Noob-Question: Where are the config-files for LXC 5.2 containers

Hello, I am an absolute beginner with lxc. To learn, how to use them, I watched some Youtube-Videos.
I want to configure the containers in a way, that they are directly reachable from other systems on my WLAN.
In the videos, there are directories with config-files under /var/lib/lxc. On my snap-installation on an Ubuntu 22.04, there are no such directories.
How should I configure my containers? Should I create the directories and config -files? Is there another way.
In thankfull advance

There is no such thing as LXC 5.2, so you likely mean LXD 5.2 which is a different beast.
LXD 5.2 uses a database and generates the configs on the fly.

@stgraber thank you very much for your answer!

hm, if I type
lxc --version
the output is
5.2

So this is the LXD - version, although I run lxc with argument --version?
This is a bit confusing :wink:

In all the Youtube videos, I watched so far, they create a container for example with
lxc launch images:ubuntu/focal my_container
and than they find the directory
/var/lib/lxc/my_container with a file config within it.
And then they edit this file, to configure the container, as they like it to have.

But on my installation, there is no such directory and no such config-file.

Is this, because in “reality” I use lxd and work on a DB instead on config-files?

Is there a thread or tutorial or something, that tells me, how to configure my_container, so that it is reachable from all my machines in my WLAN and not to use config-files for this?

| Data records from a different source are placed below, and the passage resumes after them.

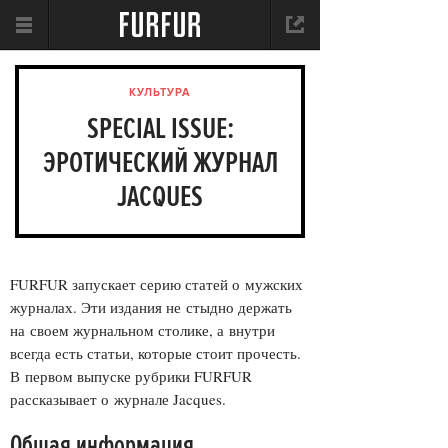
КУЛЬТУРА
SPECIAL ISSUE:
ЭРОТИЧЕСКИЙ ЖУРНАЛ
JACQUES
FURFUR запускает серию статей о мужских
журналах. Эти издания не стыдно держать
на своем журнальном столике, а внутри
всегда есть статьи, которые стоит прочесть.
В первом выпуске рубрики FURFUR
рассказывает о журнале Jacques.
Общая информация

I doubt that, because lxc launch is a LXD command and will not create containers in /var/lib/lxc which is a LXC directory.

The command lxc-create will create a container in /var/lib/lxc/.

LXD uses a database stored in /var/snap/lxd/common/lxd/database

Thank you for your answer!
Ok, so obviously does not understand this LXD/LXC-concept at all.
Why is lxc a LXD command? I call lxC, don’t I?

The LXC commands are “lxc-*” e.g “lxc-start” and the LXD client command is “lxc”.

It is very confusing.

indeed :wink:

And what type of commands should I use, if I work with the containers?
The lxc-* - commands?

Both LXD and LXC support containers. So it depends if your containers are using LXD or LXC as to which command you should use.